According to staggering new statistics, corporate leaders and executives are not living up to their creative potential at work, according to a survey conducted by Adobe. 75% of respondents believe that their companies are not as creative as they should be, and 80-85% felt that workplaces are more concerned about productivity than creativity and innovation.
In order to make a workforce as creative as possible, managers should enforce the following six suggestions:
- Respect that creative ideas often come from a place outside the office. Many inventors and innovative pioneers have different cues for what sparks their creativity, and oftentimes that lies outside an office environment. If employees need to work in this setting, allow for walks around the block and try to assign tasks at the end of the day, allowing workers to develop ideas in their sleep.
- Provide sufficient resources, but nothing more. It may seem counterintuitive, but creative thinkers are often able to produce their best results from working within boundaries, as they are forced to think unconventionally about how to accomplish a goal with limited options.
- Be flexible with time. Sometimes good ideas happen spontaneously, and sometimes they take a while to develop fully. Good managers will allow for both, as long as the team is being productive either way.
- Consider arrangements outside of linear progression. Creative thinkers are often recruited from surprising sources, including unexpected departments or different professions altogether.

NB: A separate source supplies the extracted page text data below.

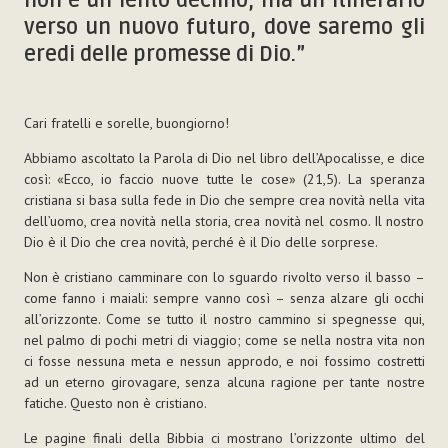
non è un lento declino, ma un itinerario
verso un nuovo futuro, dove saremo gli
eredi delle promesse di Dio.”
Cari fratelli e sorelle, buongiorno!
Abbiamo ascoltato la Parola di Dio nel libro dell’Apocalisse, e dice
così: «Ecco, io faccio nuove tutte le cose» (21,5). La speranza
cristiana si basa sulla fede in Dio che sempre crea novità nella vita
dell’uomo, crea novità nella storia, crea novità nel cosmo. Il nostro
Dio è il Dio che crea novità, perché è il Dio delle sorprese.
Non è cristiano camminare con lo sguardo rivolto verso il basso –
come fanno i maiali: sempre vanno così – senza alzare gli occhi
all’orizzonte. Come se tutto il nostro cammino si spegnesse qui,
nel palmo di pochi metri di viaggio; come se nella nostra vita non
ci fosse nessuna meta e nessun approdo, e noi fossimo costretti
ad un eterno girovagare, senza alcuna ragione per tante nostre
fatiche. Questo non è cristiano.
Le pagine finali della Bibbia ci mostrano l’orizzonte ultimo del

Managers should be mindful of this in recruiting, and allow for opportunities outside of upward mobility, which may not appeal to these employees.
- Accept failure as a possibility. While executives often want to seem infallible in order to gain credibility with employees, that environment is unconducive to collaboration and innovative thinking.
- Avoid the best practices trap, or the idea that there is only one correct way of operating a business. It may take a series of trial-and-error experiments before finding the proper conditions for creative employees to thrive, but the ensuing results will make that process worthwhile.
Once these recommendations are implemented, companies will soon learn that the maxim “creativity has no place in business” is wildly inaccurate.